Wednesday, July 3, 2013

No Poverty of Intellect: A Review of the Play, Junct

By Sandra  Keifer

Our previous blog post pulled back the curtain and revealed the terrible truth that universities and colleges are teaching their students how to live in poverty. Adjuncts and graduate assistants living below the poverty level teach their courses from positions of despair and helplessness, and in the process of trying to survive, they reveal the lack of respect that colleges and universities have for education. From their ivory towers, armies (often more than twice the number of instructors) of secure, well-paid administrators act as plutocratic directors overseeing the performance of poorly paid and desperately overworked instructors, making higher education a corporate plan to support growing numbers of administrators who have stolen the spotlight (and the money) from their students and instructors.

The play Junct, which held an open dress rehearsal April 25 on the CSU campus, brought this real-life drama to the stage.

Organized in short monologues, the play opened with a young graduate student telling the story of her parents’ divorce and her mother’s struggle to support her children. When the young woman entered college, her mother encouraged her to become self-sufficient: “College professors make good salaries and their jobs are secure.” This obvious mistake drew empathetic murmurs from the audience, a large group of faculty who are painfully aware of the dearth of full-time faculty jobs and the devastating plight of adjuncts. Nodding quietly, the young woman explained to the audience that she is a graduate assistant for CSU, working well over 40 hours per week for little more than tuition for her coursework, and no future in sight beyond adjunct work, a more permanent type of poverty.

Continuing with her story, the graduate assistant explained that recently, she brought her concerns to the faculty advisor, whose careless, antiquated response left her speechless. “Find a husband who can support you, and then, perhaps after your children are grown, you can come back and teach as an adjunct.” The young student reacted with dismay and anger: did the conversation occur in a time warp? Is it 1950 or 2013? After years of study and investment, must teaching be removed from her short list of career options because she needs to be able to—of all things—earn a living wage? Is higher education instruction becoming volunteer work for instructors who are fortunate enough to have a pension or spousal support? If so, why are the administrators secure and well paid?

In the next monologue, we hear confessions about depression, burnout, and ketchup sandwiches—these teachers have no money to buy food.

Most of the speakers are young and utterly oppressed by the university’s system; they are regularly taking the bitter pill of poverty. The sad atmosphere lightens with occasional music from a three-person band and fast-paced, humorous skits involving several actors. One adjunct explains to a student that he doesn’t have an office, but he can meet her in the parking lot. A group of graduate students who teach composition—a course that requires instructors to spend many hours grading essays—wonders why they are not paid hourly instead of per course. The current compensation system may make work simpler for administrators, but it perpetuates serious workload inequities between instructors in different departments.

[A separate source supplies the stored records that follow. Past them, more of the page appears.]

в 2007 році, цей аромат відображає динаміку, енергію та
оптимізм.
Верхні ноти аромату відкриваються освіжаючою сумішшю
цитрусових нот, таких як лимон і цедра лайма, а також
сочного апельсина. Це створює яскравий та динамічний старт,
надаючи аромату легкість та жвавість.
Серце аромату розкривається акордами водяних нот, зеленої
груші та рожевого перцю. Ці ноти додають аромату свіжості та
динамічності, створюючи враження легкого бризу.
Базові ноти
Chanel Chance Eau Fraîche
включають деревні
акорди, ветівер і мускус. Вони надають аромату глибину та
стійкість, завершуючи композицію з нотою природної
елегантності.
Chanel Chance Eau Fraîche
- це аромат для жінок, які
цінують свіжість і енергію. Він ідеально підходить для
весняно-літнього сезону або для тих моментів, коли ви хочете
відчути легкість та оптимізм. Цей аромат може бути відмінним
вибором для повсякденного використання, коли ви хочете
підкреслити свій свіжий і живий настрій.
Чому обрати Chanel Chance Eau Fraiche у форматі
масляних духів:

One student wonders, after all of this pain, if she is still a writer and a human being, as if teaching were a disease that may require surgery.

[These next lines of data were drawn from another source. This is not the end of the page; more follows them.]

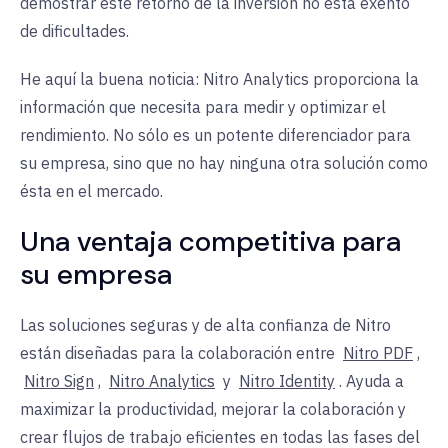
demostrar este retorno de la inversión no está exento
de dificultades.
He aquí la buena noticia: Nitro Analytics proporciona la
información que necesita para medir y optimizar el
rendimiento. No sólo es un potente diferenciador para
su empresa, sino que no hay ninguna otra solución como
ésta en el mercado.
Una ventaja competitiva para
su empresa
Las soluciones seguras y de alta confianza de Nitro
están diseñadas para la colaboración entre
Nitro PDF
,
Nitro Sign
,
Nitro Analytics
y
Nitro Identity
. Ayuda a
maximizar la productividad, mejorar la colaboración y
crear flujos de trabajo eficientes en todas las fases del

Yes, these young people who live on condiments, endure numerous roommates, and work well over 40 hours per week have learned about poverty from the higher education system. (When we think of “the working poor,” how often do we think of people with advanced degrees?) Instead of leaving, however, these instructors have chosen to honor their academic investments and speak out in creative ways.

College administrators—particularly those who receive state tax dollars—listen up. You have created a culture of poverty and are perpetuating it across your campuses. Listen and learn about the poverty that you are offering and teaching to our nation’s young people. They deserve better.

Junct will be performed on college and university campuses in Colorado during Campus Equity Week, Oct. 20-26, 2013.